# Records to use:
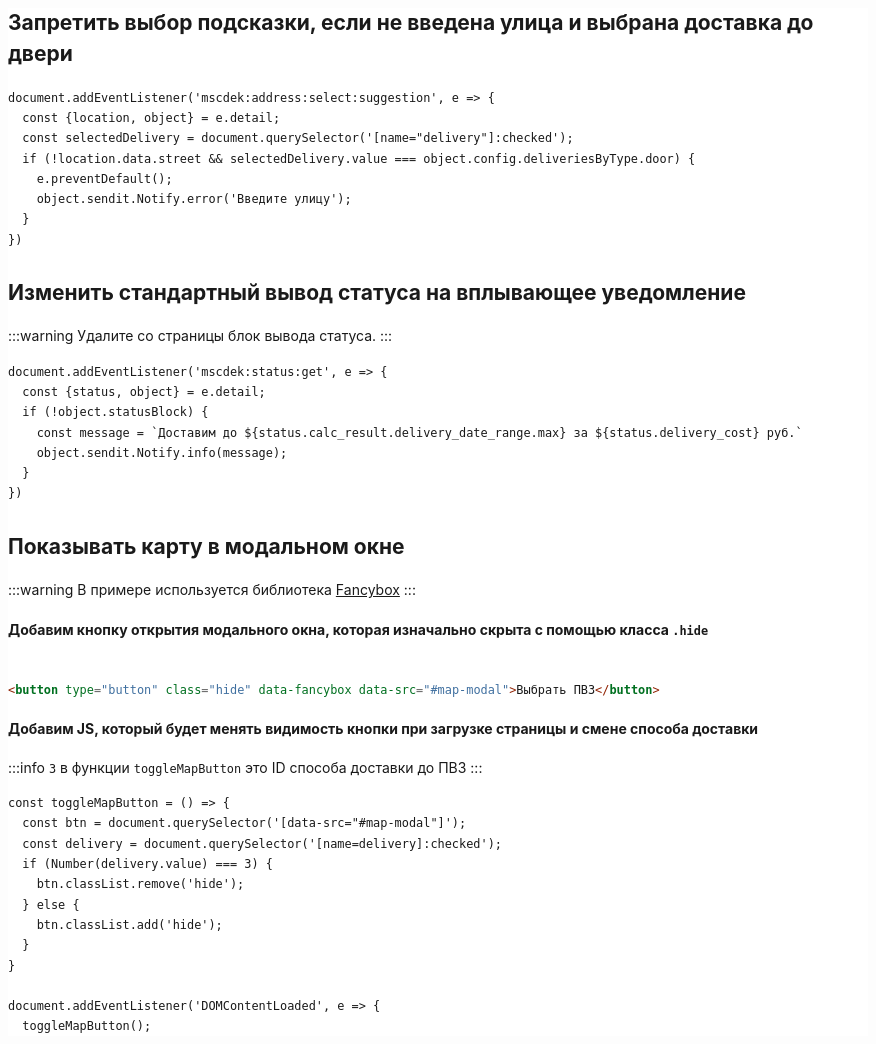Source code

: ## Запретить выбор подсказки, если не введена улица и выбрана доставка до двери

```js:line-numbers
document.addEventListener('mscdek:address:select:suggestion', e => {
  const {location, object} = e.detail;
  const selectedDelivery = document.querySelector('[name="delivery"]:checked'); 
  if (!location.data.street && selectedDelivery.value === object.config.deliveriesByType.door) {
    e.preventDefault();
    object.sendit.Notify.error('Введите улицу');
  }
})
```

## Изменить стандартный вывод статуса на вплывающее уведомление

:::warning
Удалите со страницы блок вывода статуса.
:::

```js:line-numbers
document.addEventListener('mscdek:status:get', e => {
  const {status, object} = e.detail; 
  if (!object.statusBlock) {
    const message = `Доставим до ${status.calc_result.delivery_date_range.max} за ${status.delivery_cost} руб.`
    object.sendit.Notify.info(message);
  }
})
```

## Показывать карту в модальном окне

:::warning
В примере используется библиотека [Fancybox](https://fancyapps.com/fancybox/getting-started/)
:::

#### Добавим кнопку открытия модального окна, которая изначально скрыта с помощью класса `.hide`

```html

<button type="button" class="hide" data-fancybox data-src="#map-modal">Выбрать ПВЗ</button>
```

#### Добавим JS, который будет менять видимость кнопки при загрузке страницы и смене способа доставки
  :::info
  `3` в функции `toggleMapButton` это ID способа доставки до ПВЗ
  :::

```js:line-numbers
const toggleMapButton = () => {
  const btn = document.querySelector('[data-src="#map-modal"]');
  const delivery = document.querySelector('[name=delivery]:checked');
  if (Number(delivery.value) === 3) {
    btn.classList.remove('hide');
  } else {
    btn.classList.add('hide');
  }
}

document.addEventListener('DOMContentLoaded', e => {
  toggleMapButton();
```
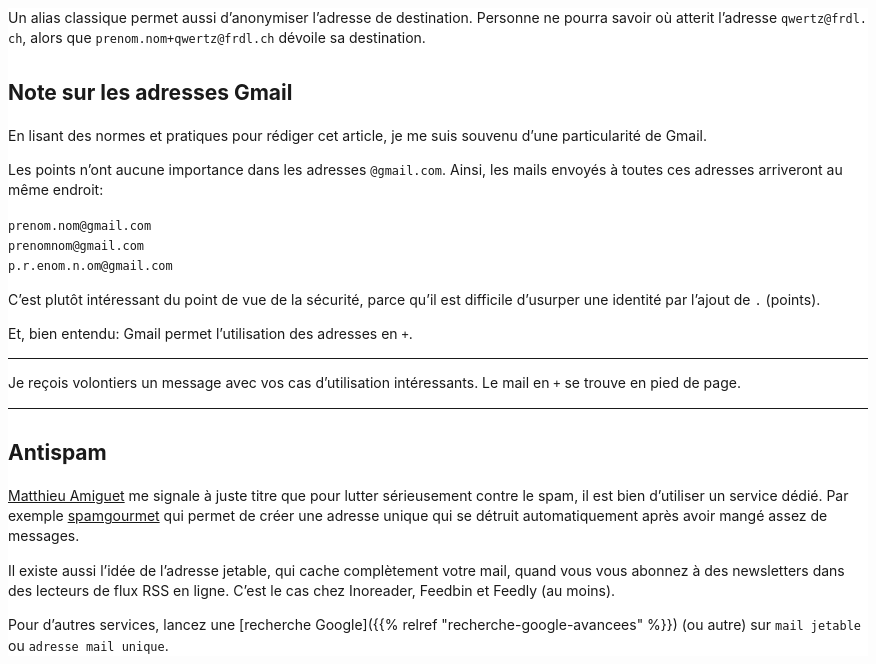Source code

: Un alias classique permet aussi d’anonymiser l’adresse de destination.
Personne ne pourra savoir où atterit l’adresse `qwertz@frdl.ch`, alors que `prenom.nom+qwertz@frdl.ch` dévoile sa destination.

## Note sur les adresses Gmail

En lisant des normes et pratiques pour rédiger cet article, je me suis souvenu d’une particularité de Gmail.

Les points n’ont aucune importance dans les adresses `@gmail.com`.
Ainsi, les mails envoyés à toutes ces adresses arriveront au même endroit:

```
prenom.nom@gmail.com
prenomnom@gmail.com
p.r.enom.n.om@gmail.com
```

C’est plutôt intéressant du point de vue de la sécurité, parce qu’il est difficile d’usurper une identité par l’ajout de `.` (points).

Et, bien entendu: Gmail permet l’utilisation des adresses en `+`.

----

Je reçois volontiers un message avec vos cas d’utilisation intéressants.
Le mail en `+` se trouve en pied de page.

----

## Antispam

[Matthieu Amiguet](https://matthieuamiguet.ch/) me signale à juste titre que pour lutter sérieusement contre le spam, il est bien d’utiliser un service dédié.
Par exemple [spamgourmet](https://www.spamgourmet.com/) qui permet de créer une adresse unique qui se détruit automatiquement après avoir mangé assez de messages.

Il existe aussi l’idée de l’adresse jetable, qui cache complètement votre mail, quand vous vous abonnez à des newsletters dans des lecteurs de flux RSS en ligne.
C’est le cas chez Inoreader, Feedbin et Feedly (au moins).

Pour d’autres services, lancez une [recherche Google]({{% relref "recherche-google-avancees" %}}) (ou autre) sur `mail jetable` ou `adresse mail unique`.
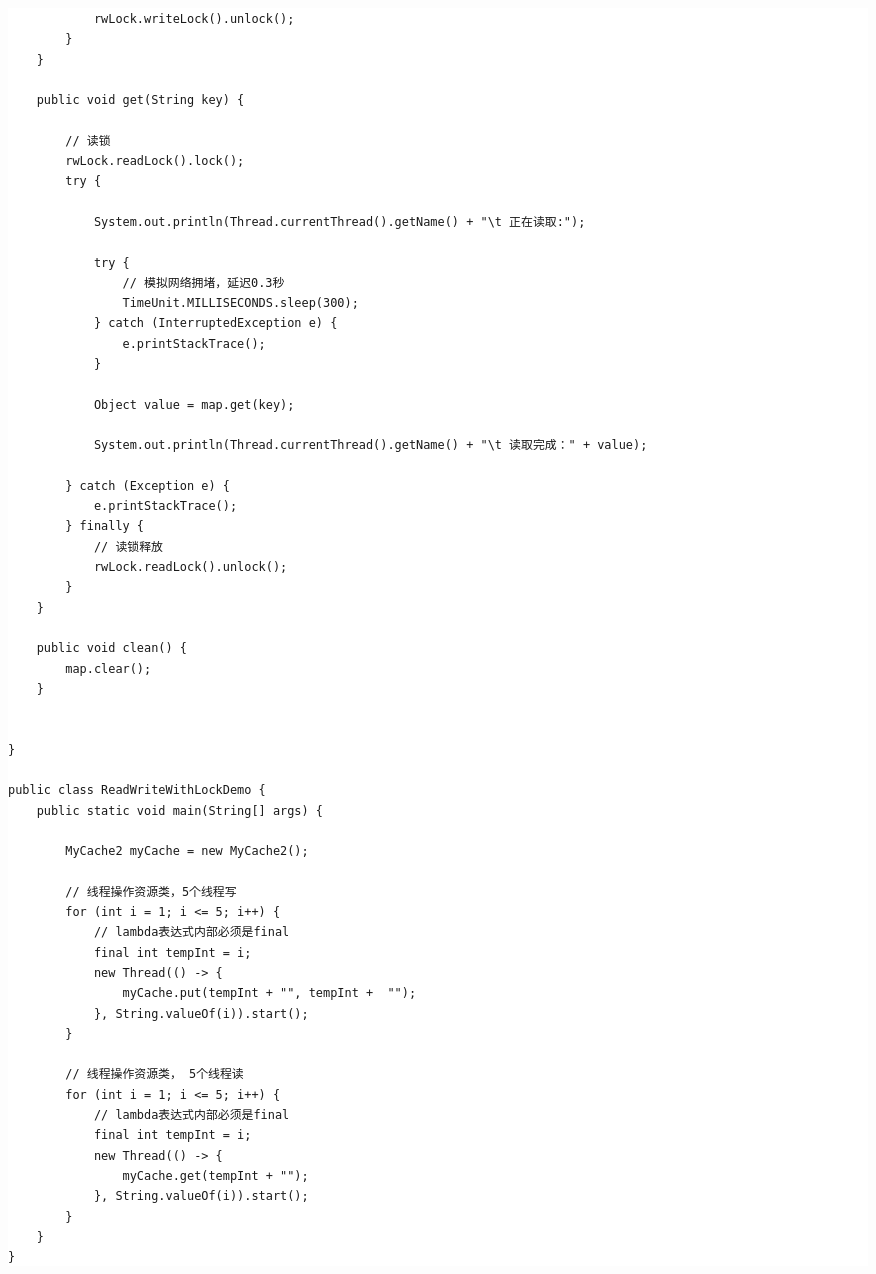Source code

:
 ```
            rwLock.writeLock().unlock();
        }
    }

    public void get(String key) {

        // 读锁
        rwLock.readLock().lock();
        try {

            System.out.println(Thread.currentThread().getName() + "\t 正在读取:");

            try {
                // 模拟网络拥堵，延迟0.3秒
                TimeUnit.MILLISECONDS.sleep(300);
            } catch (InterruptedException e) {
                e.printStackTrace();
            }

            Object value = map.get(key);

            System.out.println(Thread.currentThread().getName() + "\t 读取完成：" + value);

        } catch (Exception e) {
            e.printStackTrace();
        } finally {
            // 读锁释放
            rwLock.readLock().unlock();
        }
    }

    public void clean() {
        map.clear();
    }


}

public class ReadWriteWithLockDemo {
    public static void main(String[] args) {

        MyCache2 myCache = new MyCache2();

        // 线程操作资源类，5个线程写
        for (int i = 1; i <= 5; i++) {
            // lambda表达式内部必须是final
            final int tempInt = i;
            new Thread(() -> {
                myCache.put(tempInt + "", tempInt +  "");
            }, String.valueOf(i)).start();
        }

        // 线程操作资源类， 5个线程读
        for (int i = 1; i <= 5; i++) {
            // lambda表达式内部必须是final
            final int tempInt = i;
            new Thread(() -> {
                myCache.get(tempInt + "");
            }, String.valueOf(i)).start();
        }
    }
}
```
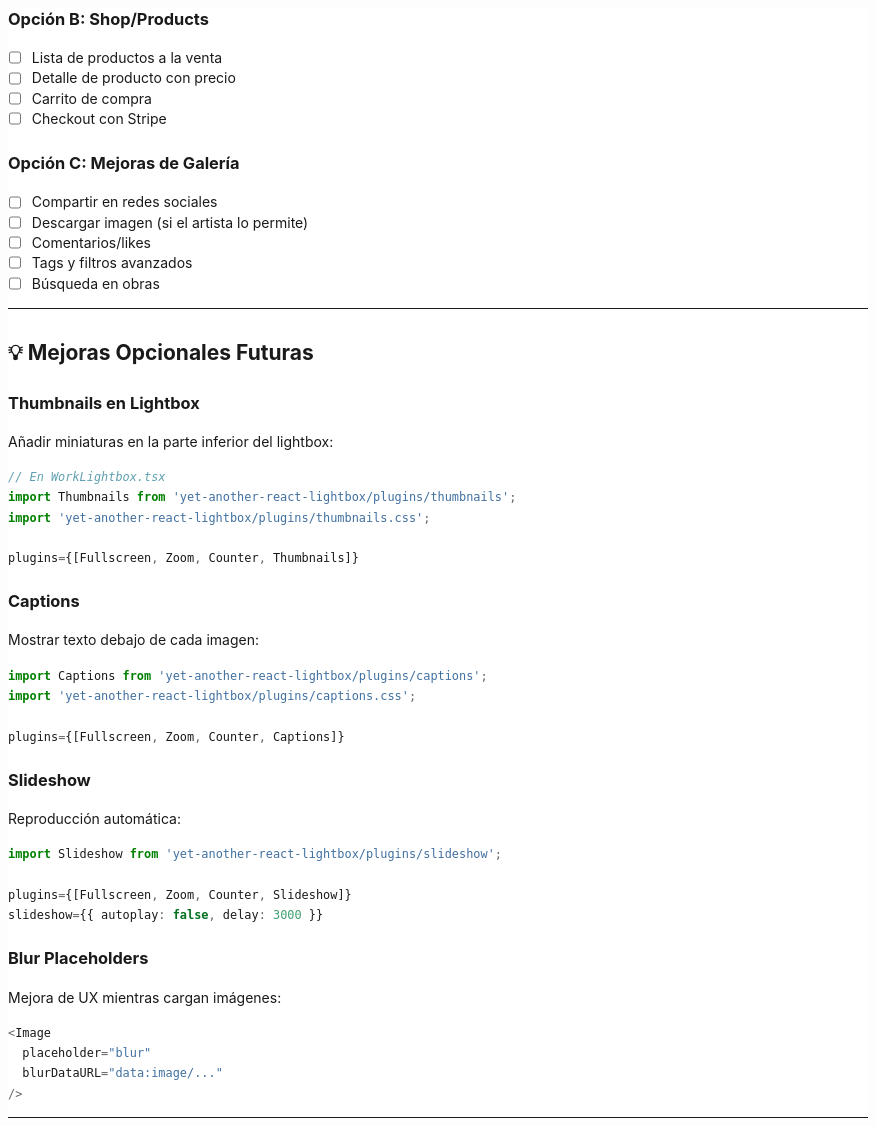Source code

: ### Opción B: Shop/Products
- [ ] Lista de productos a la venta
- [ ] Detalle de producto con precio
- [ ] Carrito de compra
- [ ] Checkout con Stripe

### Opción C: Mejoras de Galería
- [ ] Compartir en redes sociales
- [ ] Descargar imagen (si el artista lo permite)
- [ ] Comentarios/likes
- [ ] Tags y filtros avanzados
- [ ] Búsqueda en obras

---

## 💡 Mejoras Opcionales Futuras

### Thumbnails en Lightbox
Añadir miniaturas en la parte inferior del lightbox:
```typescript
// En WorkLightbox.tsx
import Thumbnails from 'yet-another-react-lightbox/plugins/thumbnails';
import 'yet-another-react-lightbox/plugins/thumbnails.css';

plugins={[Fullscreen, Zoom, Counter, Thumbnails]}
```

### Captions
Mostrar texto debajo de cada imagen:
```typescript
import Captions from 'yet-another-react-lightbox/plugins/captions';
import 'yet-another-react-lightbox/plugins/captions.css';

plugins={[Fullscreen, Zoom, Counter, Captions]}
```

### Slideshow
Reproducción automática:
```typescript
import Slideshow from 'yet-another-react-lightbox/plugins/slideshow';

plugins={[Fullscreen, Zoom, Counter, Slideshow]}
slideshow={{ autoplay: false, delay: 3000 }}
```

### Blur Placeholders
Mejora de UX mientras cargan imágenes:
```typescript
<Image
  placeholder="blur"
  blurDataURL="data:image/..."
/>
```

---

# Task goal:
For the word "points", count the lines in the records that contain it. Give the number and no other words.

# Answer to the problem:
2